Civil conspiracy requires specific intent. For a civil conspiracy to arise, the parties must be aware of the harm or the wrongful conduct at the beginning of the combination or agreement. One cannot agree, expressly or tacitly, to commit a wrong about which he has no knowledge. Given the specific intent requirement, parties cannot engage in a civil conspiracy to be negligent.

Id. (citations omitted).

In California, "[t]o state a cause of action for fraud, a plaintiff must allege '(a) misrepresentation (false representation, concealment, or nondisclosure); (b) knowledge of falsity (or "scienter"); (c) intent to defraud, i.e., to induce reliance; (d) justifiable reliance and (e) resulting damage'" Neilson v. Union Bank of Cal., N.A., 290 F.Supp.2d 1101, 1140-41 (C.D. Cal. 2003) (quoting Engalla v. Permanente Med.
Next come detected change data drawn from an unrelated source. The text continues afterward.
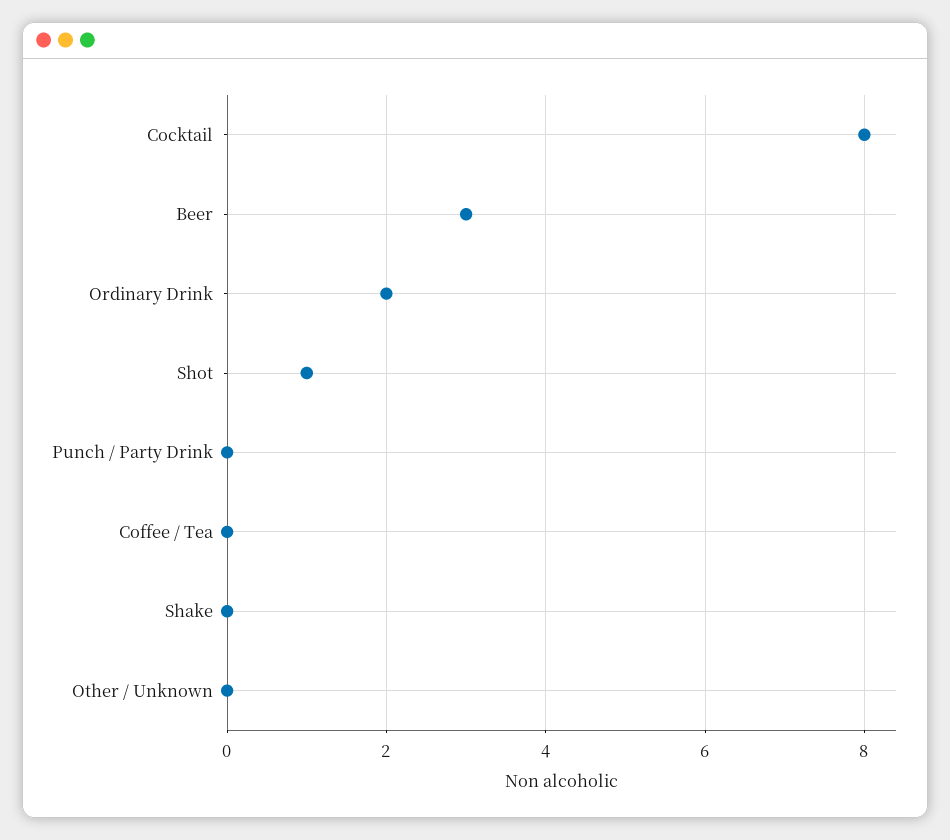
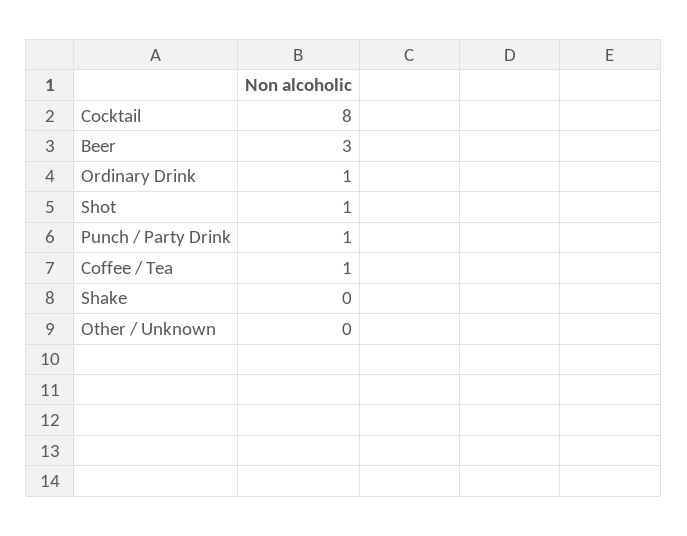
  {
    "Cocktail": 8,
    "Beer": 3,
-   "Ordinary Drink": 2,
+   "Ordinary Drink": 1,
    "Shot": 1,
-   "Punch / Party Drink": 0,
+   "Punch / Party Drink": 1,
-   "Coffee / Tea": 0,
+   "Coffee / Tea": 1,
    "Shake": 0,
    "Other / Unknown": 0
  }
Group, Inc., 15 Cal. 4th 951, 974 (1997)).

In California, an action for civil conspiracy requires, first, that there be an underlying wrong -- here, fraud -- and then the formation and operation of the conspiracy and damage to the plaintiff from an act or acts done in furtherance of the common design. Applied Equip. Corp. v. Litton Saudi Arabia Ltd., 869 P.2d 454, 457 (Cal. 1994) (en banc).

The elements of fraud in Wisconsin are that the defendant

(i) made a representation of fact (ii) which was untrue, that the untrue representation (iii) "was made by the defendant knowing the representation was untrue or recklessly without caring whether it was true or false" and (iv) "with intent to deceive and induce the plaintiff to act upon it to the plaintiff's pecuniary damage," and that (v) the plaintiff believed and relied on the representation. Digicorp, Inc. v. Ameritech Corp., 662 N.W.2d 652, 663 n.10 (Wis. 2003) (citations omitted).

Wisconsin recognizes a cause of action for conspiracy to defraud. Cali v. Danek Med., Inc., 24 F.Supp.2d 941, 949 (W.D. Wis. 1998), mot. to amend judg. denied, 1998 WL 1166779 (W.D. Wis. Aug. 7, 1998). "In order to succeed on [a] conspiracy claim under Wisconsin law plaintiff must demonstrate a concerted action to accomplish an unlawful purpose." Id. (citation omitted).

It is not enough, however, to prove the mere existence of a conspiracy:

A conspiracy may produce one or more torts. If it does, then every conspirator is liable for that tort, including a conspirator who promoted but did not commit the tort. A conspiracy is not, itself, a tort. It is the tort, and each tort, not the conspiracy, that is actionable.

Accordingly, plaintiff must also establish all elements of the underlying misrepresentation claim as applied to him.

Id. (quoting Segall v. Hurwitz, 339 N.W.2d 333, 338 (WiS.Ct. App. 1983)).

It is apparent from a fair reading of the Complaint that neither SA nor Motorola made a misrepresentation itself; such misrepresentations as were made were made by Adelphia. Since the making of a misrepresentation is, in substance, required under the law of each state whose law will be applied for a claim for common law fraud(for the reasons set forth above), Count I of the Complaint is dismissed as to every plaintiff.*fn7


Each of the states whose law is to be applied recognizes an action for conspiracy to defraud. The Court finds that the Complaint, in Count II, adequately alleges such a claim encompassing all of its necessary elements, including those challenged by defendants. It alleges a misrepresentation (by Adelphia), conspiratorial conduct by Adelphia on the one hand and either SA or Motorola on the other, overt acts in the alleged preparation of documentation, the necessary intent, plaintiffs' reliance and causation, all in a manner that satisfies Fed. R. Civ. P.9(b). Accordingly, the motion for dismissal is denied as to Count II of the Complaint.